France and Mexico play each other in a group A game on Thursday in Polokwane. This is a crucial game for both teams, especially Mexico who drew a match they were expected to win, against South Africa.
France did not appear to have recovered from the qualification controversy, and they put up a mediocre show against Uruguay, in their opener.
There was no creativity except for a few glimpses from Ribery. Forwards Nicolas Anelka and Yoann Gourcuff did not do justice to their indubitable talent. Arsenal’s Abou Diaby suffered on account of the defensive formation adopted by France’s coach, Domenech Mysport99.
Malouda is likely to return, and Domenech might also replace Anelka with Henry. Alternatively, Djibril Cisse could make way for Henry.

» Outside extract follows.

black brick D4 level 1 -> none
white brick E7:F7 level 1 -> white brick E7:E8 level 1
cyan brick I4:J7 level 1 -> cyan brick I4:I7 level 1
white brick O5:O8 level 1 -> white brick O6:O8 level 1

Franck Ribery is considered as the successor to Zidane in this French squad, and can lift them above the ordinary. If Malouda can keep his normal left flank, Ribery can play a bigger part infield. There is undoubtedly a need to disturb the status quo and get some fresh thinking going, for France.
Against South Africa, the noisy crowd appears to have upset Mexico who despite ball possession and superior ball skills, did not take control, and allowed South Africa to score first. but for Rafael Marquez’s equalizer, Mexico were probably out of the tournament.

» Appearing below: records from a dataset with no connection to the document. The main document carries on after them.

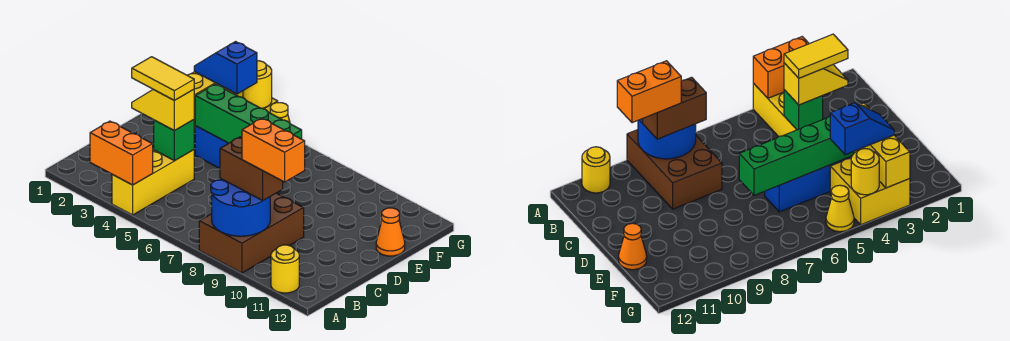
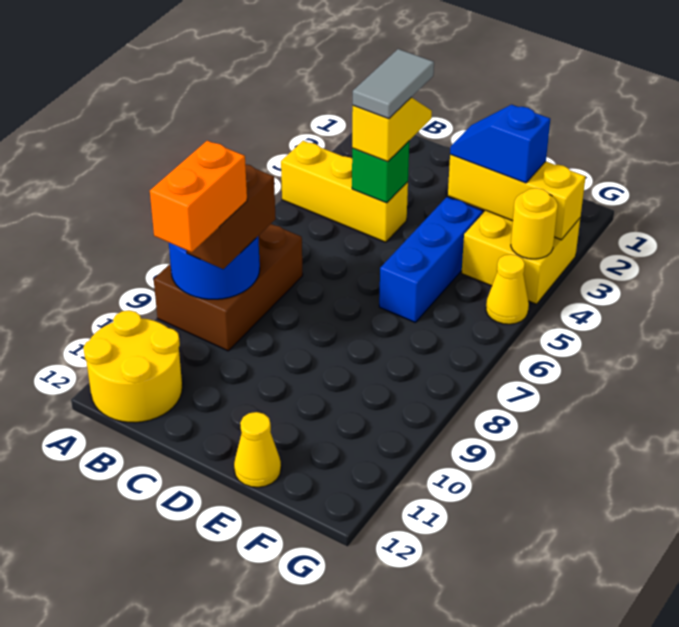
orange brick A3:A4 level 2 -> none
brown brick A8:C9 level 1 -> brown brick A7:B9 level 1
yellow round brick A11 level 1 -> yellow round brick A11:B12 level 1
yellow tile C3:C4 level 4 -> grey tile C3:C4 level 4
green brick E4:E7 level 2 -> none
orange cone E12 level 1 -> yellow cone E12 level 1
blue slope F3:F4 level 3 top 4 -> blue slope E3:F3 level 3 top F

Having said that, Dos Santos played his heart out and with the in form Carlos Vela along with Franco, Mexico has potential up front to trouble any defence.
However their own defensive weakness was there to see, posing a question mark over whether or not the backs can withstand the likes of Ribery and Anelka on the prowl. Also, Dos Santos could find his bete noire in Patrice Evra and not have it as easy as he did against South Africa.

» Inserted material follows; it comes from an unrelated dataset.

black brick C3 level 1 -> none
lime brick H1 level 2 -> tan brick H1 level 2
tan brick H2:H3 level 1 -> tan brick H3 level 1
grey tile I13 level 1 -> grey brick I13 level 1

For Mexico, Rafael Marquez lends some solidity to an otherwise weak defence. In contrast France has a formidable defence, while the forward line lacks the creativity that won the World Cup in 1998.
In recent years, France have bounced back whenever expectation was low; they will seek to put the Uruguay match behind them. With Marquez and Rodriguez unlikely to be able to keep pace with France’s forwards, the clear edge rests with the 1998 champions.